Structure-function relationships in the developing cerebellum: Evidence from early-life cerebellar injury and neurodevelopmental disorders

Abstract

The increasing appreciation of the role of the cerebellum in motor and non-motor functions is crucial to understanding the outcomes of acquired cerebellar injury and developmental lesions in high-risk fetal and neonatal populations, children with cerebellar damage (e.g. posterior fossa tumors), and neurodevelopmental disorders (e.g. autism). We review available data regarding the relationship between the topography of cerebellar injury or abnormality and functional outcomes. We report emerging structure-function relationships with specific symptoms: cerebellar regions that interconnect with sensorimotor cortices are associated with motor impairments when damaged; disruption to posterolateral cerebellar regions that form circuits with association cortices impact long-term cognitive outcomes; and midline posterior vermal damage is associated with behavioral dysregulation and an autism-like phenotype. We also explore the impact of age and the potential role for critical periods on cerebellar structure and child function. These findings suggest that the cerebellum plays a critical role in motor, cognitive, and social-behavioral development, possibly via modulatory effects on the developing cerebral cortex.

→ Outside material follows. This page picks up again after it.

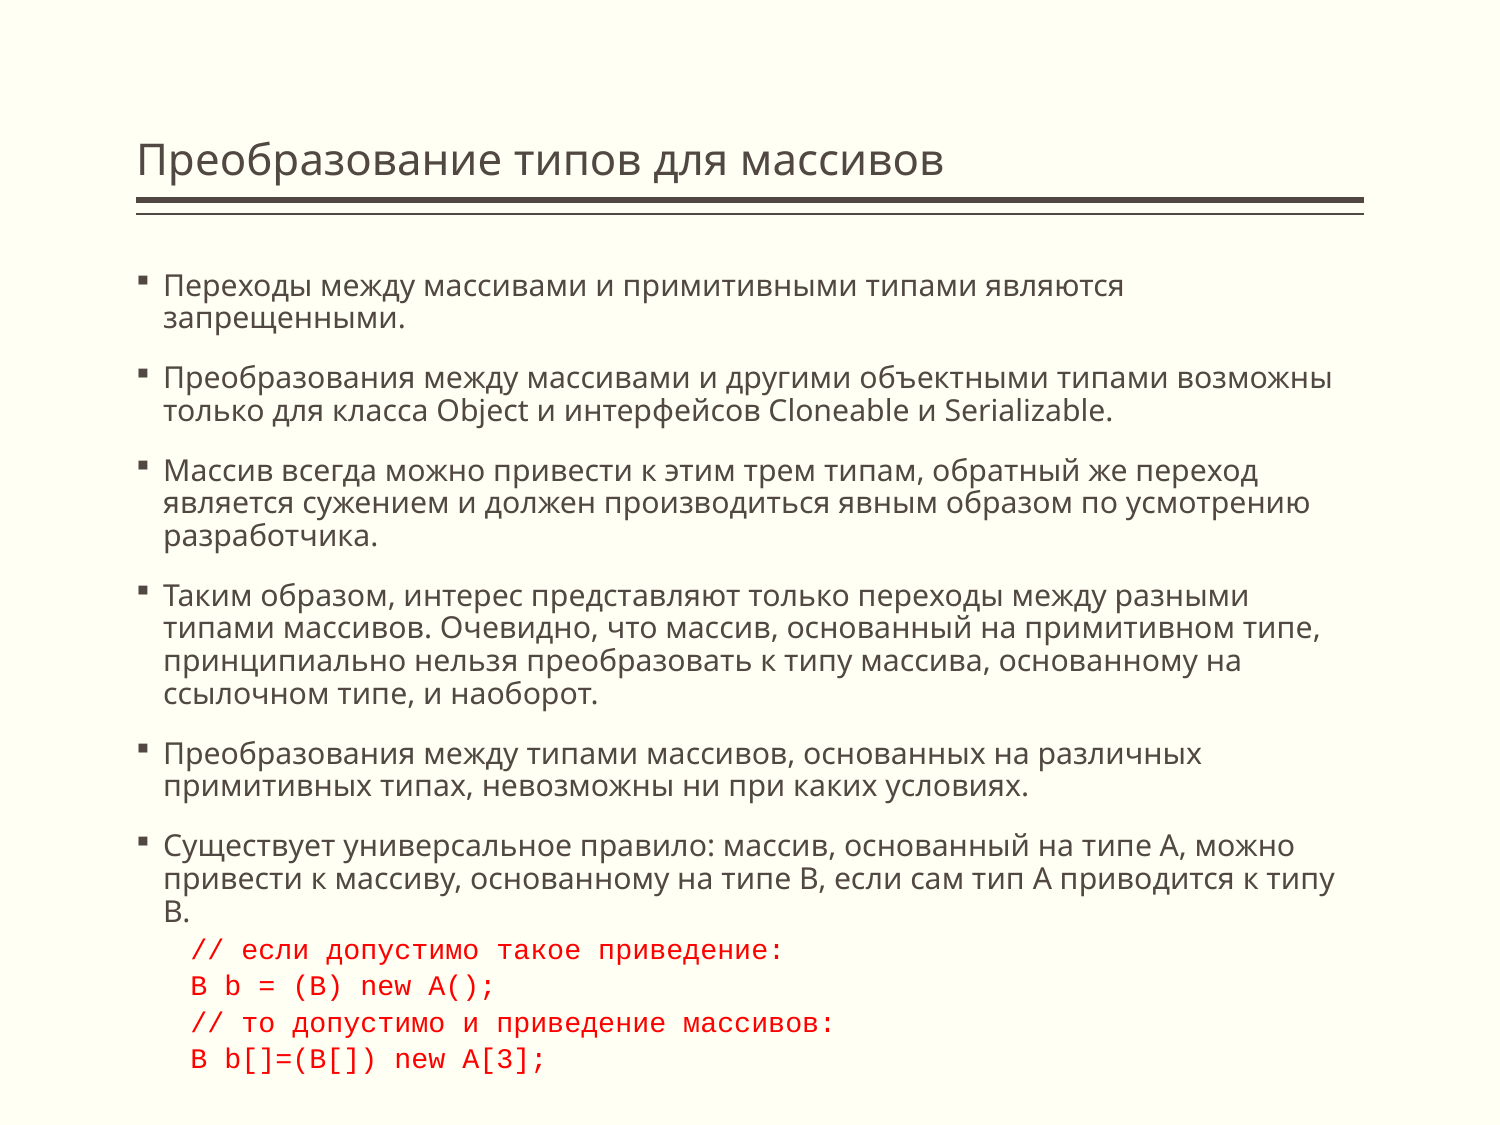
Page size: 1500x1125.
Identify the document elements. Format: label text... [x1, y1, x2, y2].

list Переходы между массивами и примитивными типами являются запрещенными. Преобразования между массивами и другими объектными типами возможны только для класса Object и интерфейсов Cloneable и Serializable. Массив всегда можно привести к этим трем типам, обратный же переход является сужением и должен производиться явным образом по усмотрению разработчика. Таким образом, интерес представляют только переходы между разными типами массивов. Очевидно, что массив, основанный на примитивном типе, принципиально нельзя преобразовать к типу массива, основанному на ссылочном типе, и наоборот. Преобразования между типами массивов, основанных на различных примитивных типах, невозможны ни при каких условиях. Существует универсальное правило: массив, основанный на типе A, можно привести к массиву, основанному на типе B, если сам тип A приводится к типу B. // если допустимо такое приведение: B b = (B) new A(); // то допустимо и приведение массивов: B b[]=(B[]) new A[3]; [135, 262, 1364, 1083]
title Преобразование типов для массивов [135, 12, 1364, 193]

Keywords: Autism; Cerebellum; Cognition; Developmental diaschisis; Fetal; Preterm.

Fig. 1

Cerebellar anatomy. (Upper) Cerebellar lobules shown in coronal, axial and sagittal slices from the spatially unbiased infra-tentorial template (SUIT) cerebellar atlas; individual lobules are labeled and color-coded. (Lower) Flattened cerebellum showing lobules I–X, including the subdivisions of lobule VII (Crus I, Crus II, VIIB) and lobule VIII (VIIIA and VIIIB); the anterior (lobules I–V; blue), posterior (lobules VI–IX; green), and flocculonodular (lobule X, red) lobes of the cerebellum are shown. Reproduced with permission from Schmahmann et al. [6].